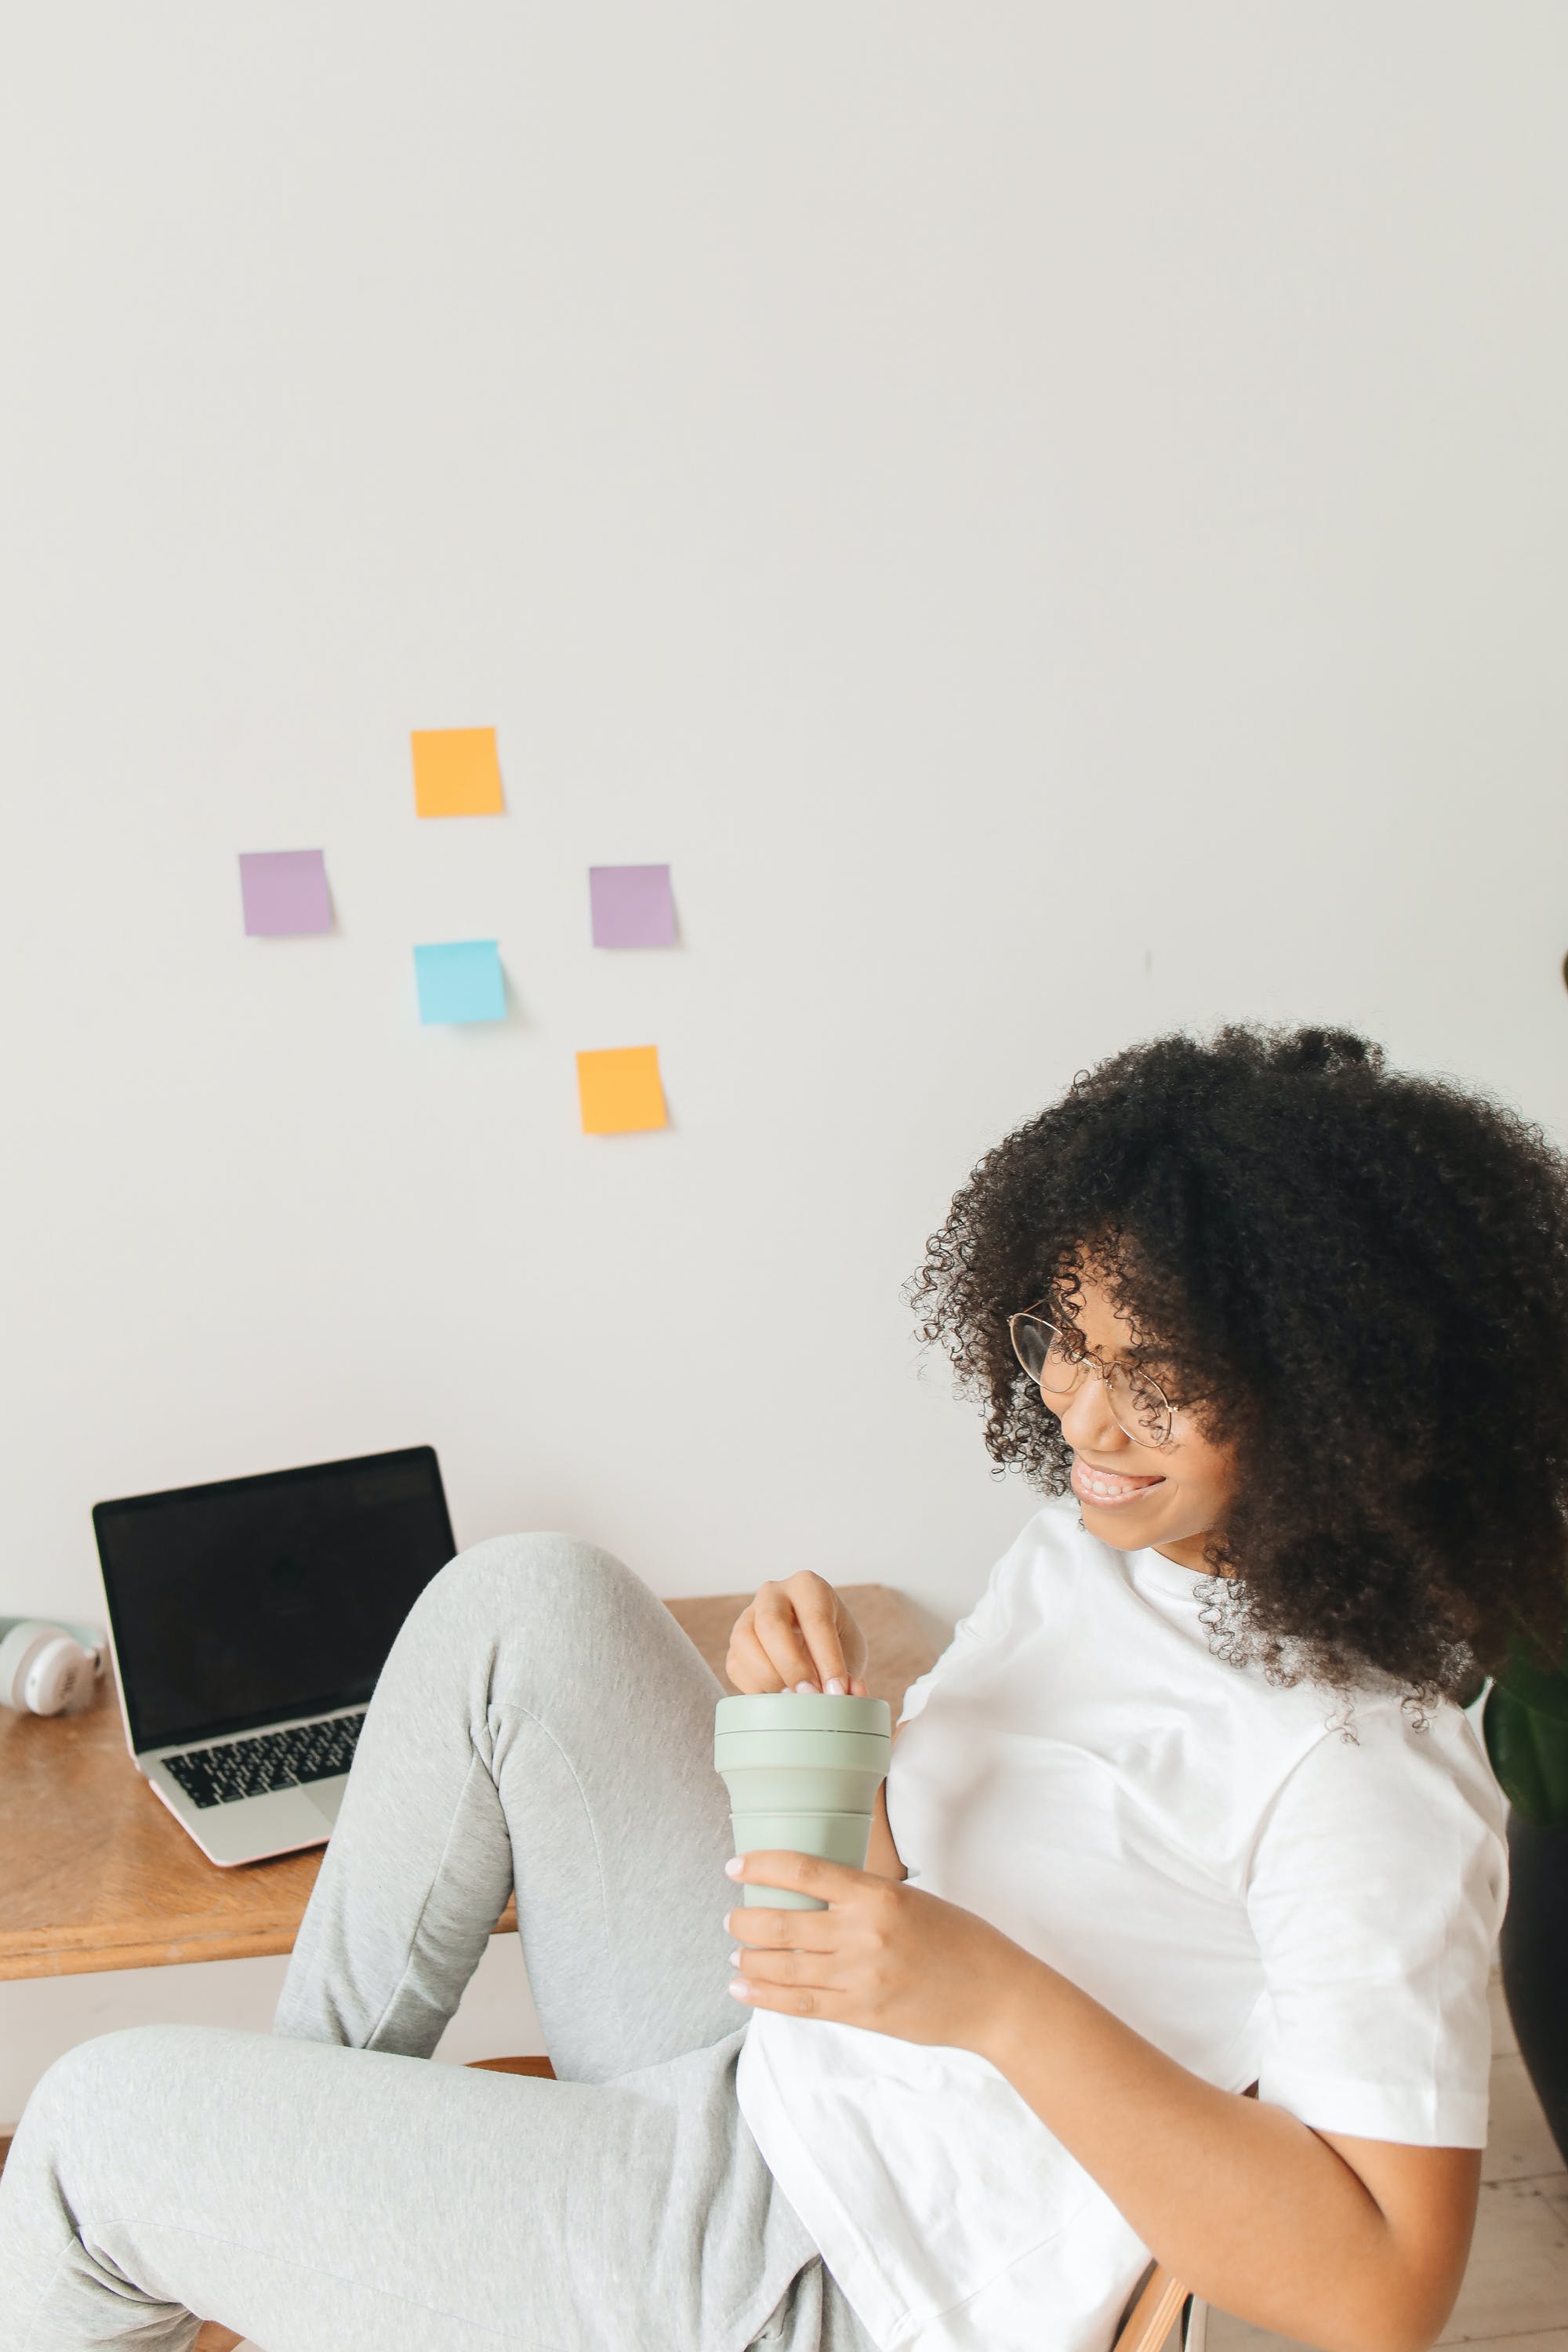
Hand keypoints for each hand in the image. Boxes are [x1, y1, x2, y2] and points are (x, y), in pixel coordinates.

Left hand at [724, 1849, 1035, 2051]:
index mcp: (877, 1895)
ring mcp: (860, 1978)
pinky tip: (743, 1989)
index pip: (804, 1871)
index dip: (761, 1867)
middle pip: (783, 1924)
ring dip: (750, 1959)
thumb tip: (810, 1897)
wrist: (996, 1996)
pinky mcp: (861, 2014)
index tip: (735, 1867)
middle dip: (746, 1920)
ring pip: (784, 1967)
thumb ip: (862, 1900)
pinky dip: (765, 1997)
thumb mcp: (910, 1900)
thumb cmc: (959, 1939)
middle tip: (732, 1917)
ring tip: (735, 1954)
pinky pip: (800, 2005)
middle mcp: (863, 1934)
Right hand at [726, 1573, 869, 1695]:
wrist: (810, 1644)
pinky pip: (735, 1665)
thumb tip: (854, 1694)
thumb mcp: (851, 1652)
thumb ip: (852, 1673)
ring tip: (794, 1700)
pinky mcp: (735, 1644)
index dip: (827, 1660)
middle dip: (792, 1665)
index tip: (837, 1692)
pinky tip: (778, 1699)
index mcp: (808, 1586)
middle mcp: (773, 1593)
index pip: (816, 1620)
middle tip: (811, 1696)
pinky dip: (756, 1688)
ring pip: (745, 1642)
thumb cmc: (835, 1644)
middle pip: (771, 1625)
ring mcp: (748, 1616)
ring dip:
----
## Problem details:
Your task is to repeat the data above exactly while excluding the pictures.

## Result:
Hand keypoints for each hand in the image. Boxes are [x1, y1, x2, y2] and points are (x, y), in pixel coordinates.

Left hand at [724, 1849, 1035, 2051]:
index mcp: (877, 1895)
ring mcp: (860, 1978)
pinky tip: (743, 1989)
index pip: (804, 1871)
index dip: (761, 1867)
middle pip: (783, 1924)
ring dip: (750, 1959)
thumb tip: (810, 1897)
wrist: (996, 1996)
pinky mcp: (861, 2014)
index tip: (735, 1867)
middle dip: (746, 1920)
ring pip: (784, 1967)
thumb ip: (862, 1900)
pinky dip: (765, 1997)
thumb mcp: (910, 1900)
thumb cmc: (959, 1939)
middle tip: (732, 1917)
ring tip: (735, 1954)
pinky pip: (800, 2005)
middle mcp: (863, 1934)
Right hand at [726, 1573, 869, 1695]:
wrist: (810, 1644)
pinky pip: (735, 1665)
thumb tip: (854, 1694)
thumb mcp: (851, 1652)
thumb ip: (852, 1673)
ring tip: (794, 1700)
pinky mcp: (735, 1644)
index dip: (827, 1660)
middle dip: (792, 1665)
index tip: (837, 1692)
pinky tip: (778, 1699)
index mcp: (808, 1586)
middle mcp: (773, 1593)
index pip: (816, 1620)
middle tip: (811, 1696)
pinky dip: (756, 1688)
ring pip: (745, 1642)
thumb cmc: (835, 1644)
middle pip: (771, 1625)
ring mcp: (748, 1616)
ring dip:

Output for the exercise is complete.